朝、夏目と小春は目を覚まし布団を片づける。
朝食を食べ、支度をし、2人で学校へ行くため玄関へ向かう。
靴を履きながら夏目は昨日の妖怪の事を思いだす。
少し可哀想だったかな、と思いながらも人間相手ではつい尻込みをしてしまう。
やっと周りと溶け込めるようになったのに、またたらい回しにされたくはなかった。
特に妹の小春が回復し、一緒にいられるようになったのだから余計に。
小春には自分のような思いをさせたくはない。
「お待たせ」
小春が靴を履き終え、立ち上がってニッコリと兄に笑いかける。
妹の存在は兄という贔屓目で見れば見るほど可愛くて仕方がなく、沈みかけていた心がその小春という存在だけで上がっていくのを感じる。
釣られたように夏目が笑えば、その幸せそうな笑みに『シスコンめ』と斑が小さく愚痴ったが、今とてつもなく気分のいい夏目は聞こえないふりをしてやった。
「じゃあ行くか」
「うん」
靴を履いた妹を見て夏目は玄関の扉を開けようとした。
ガラリと開ければいつもの風景が広がるはずだった。
そう、そのはずであった。
「おはようござ…」
しかし目の前はいつもの玄関先の風景ではなく…一つ目と牛の妖が並んで立っている風景だった。
夏目は妖2人を見た瞬間、即、扉を閉めた。
ついでに鍵も閉めた。
「まだいるぞ!先生!!」
「いるな、夏目。」
何故か夏目は斑に振り返りそう叫んだ。
小春は驚きすぎて言葉も出なかったのだろう…しゃがんでいる兄とは反対に立ったままで目を瞬いていた。
****************
小春は俯いて歩いていた。
「そこのけーそこのけー!」
「夏目様と小春様のお通りだー!」
「下にー下に―」
小春と夏目の前と後ろには昨日の妖がおり、前には太鼓を抱えて鳴らす一つ目、後ろには大きな番傘を夏目と小春に差す牛の妖がいた。
まるで大名行列のように大げさにする妖に夏目は少し鬱陶しそうに、小春は恥ずかしそうに歩く。
夏目は前を向いて歩いていたが、恥ずかしいためか小春は俯き肩を竦ませ肩身狭そうに歩いていた。
一緒に歩く斑はやはり自称高貴な妖だからか平然と、しかし少し気分のよい表情で歩いていた。
自分の足元にいる斑の機嫌のいい表情を見つめ『私も猫になりたい…』と現実逃避をしていた。
「お前達…」
「そこのけーそこのけー!」
「こら聞け!」
「いえいえ〜!せめて我らの誠意を示すため〜送り迎えを〜させていただきます〜!」
見えない人間には見えないからいいが、見える人間である夏目兄妹にとって、大名行列もどきは少し痛い。
一般市民な彼らにとって恥ずかしいことこの上ないのだ。
咎めようとしてもリズムに乗って一つ目の妖が効く耳持ってくれず、夏目は公衆の面前というのも忘れ『よせ!迷惑だーっ!!』と思わず叫んでしまった。
「夏目?」
「あ!?――って田沼!?」
夏目が叫んでも引くことのない妖達に夏目は溜息を零す。
疲れたような、諦めのような溜息を零す夏目と小春の耳に聞き慣れた声が届く。
思わず柄が悪くなりながらも振り返れば自分達が妖を見ることができると知っている数少ない友人である田沼が立っていた。

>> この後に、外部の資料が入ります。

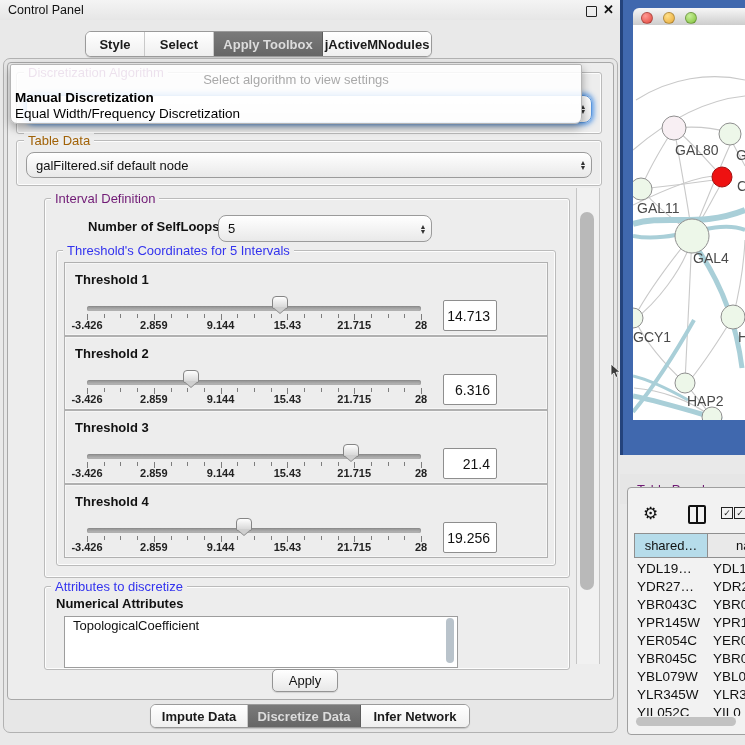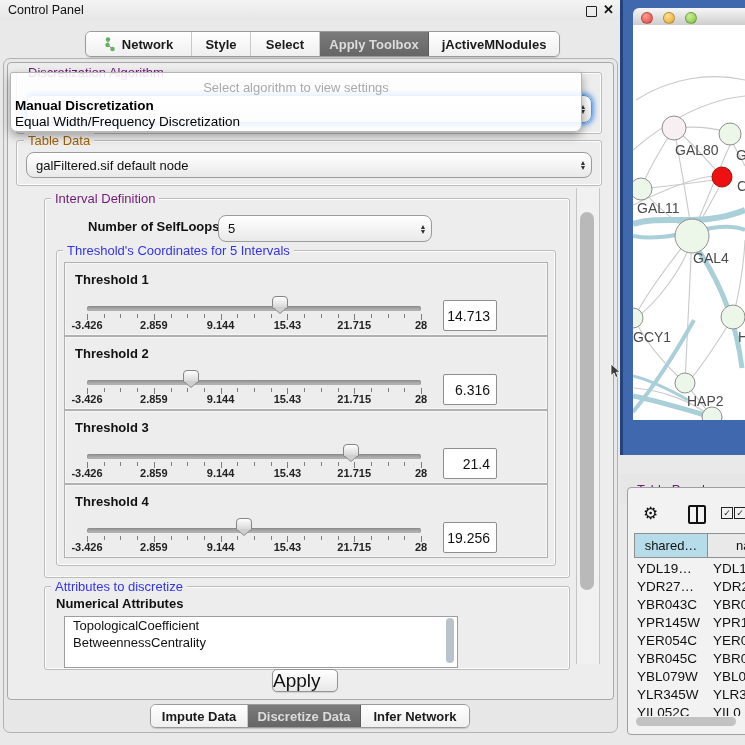"Network" div.s { html: <div> <span> <svg> <circle></circle> <circle></circle> <circle></circle> <path></path> </svg> </span> <span>Network</span> </div> -> none }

田沼は夏目と小春が見え声を掛けようと手を伸ばしたが、何故か夏目に凄まれてしまい、手を差し出したまま固まった。
夏目の性格をよく知っている田沼はすぐに復活し、心配そうに『どうした?』と問う田沼に夏目は気まずげに目線を逸らし『あー…その…ちょっとな』と呟く。

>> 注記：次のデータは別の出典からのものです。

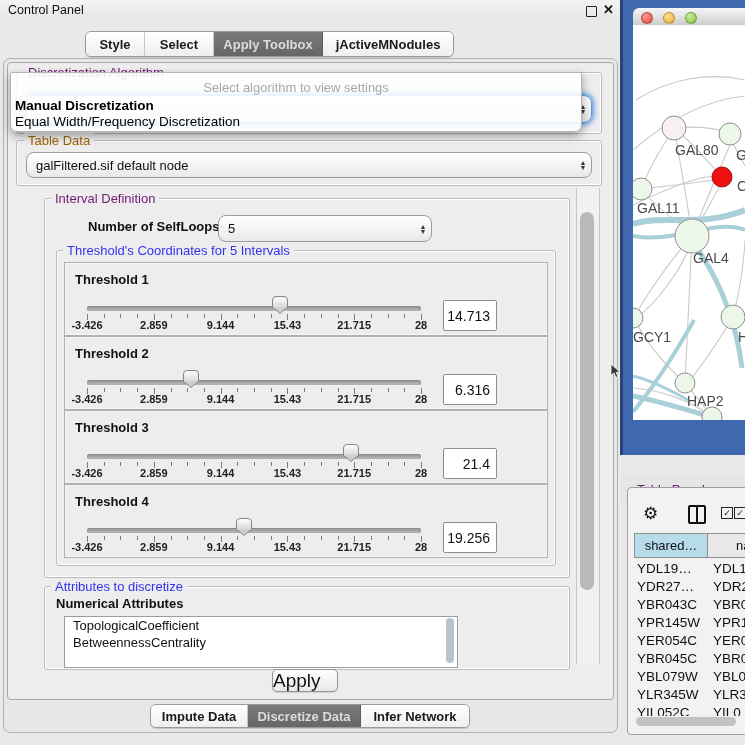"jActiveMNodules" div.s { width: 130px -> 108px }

その反応に田沼は妖関係だと察してくれたのかそれ以上聞かなかった。
それに微かだが、妖の気配と影も見えたからだろう。
「おはよう、夏目、小春ちゃん」
「おはよう、田沼」
「おはようございます、田沼さん」
鬱陶しそうにしているが表情も青白くなく、夏目が一番大切にしている小春を庇う事もしていないという事、そしてこの先は分からないが気にあたりやすい自分も平気でいられるという事はあまり害のない妖だと思ったのか、田沼はとりあえず朝のあいさつはした。
そこは流石天然、と言うところだろうか。
天然と言えば天然な夏目と小春も挨拶を返す。
三人とも辛い少年少女時代を送っていたからか、何気ないこの挨拶がとても幸せに感じた。
そんな三人の背を見送る少女が一人…
「夏目貴志…夏目小春………許せない…」
少女の声は2人にとどかず消えていく。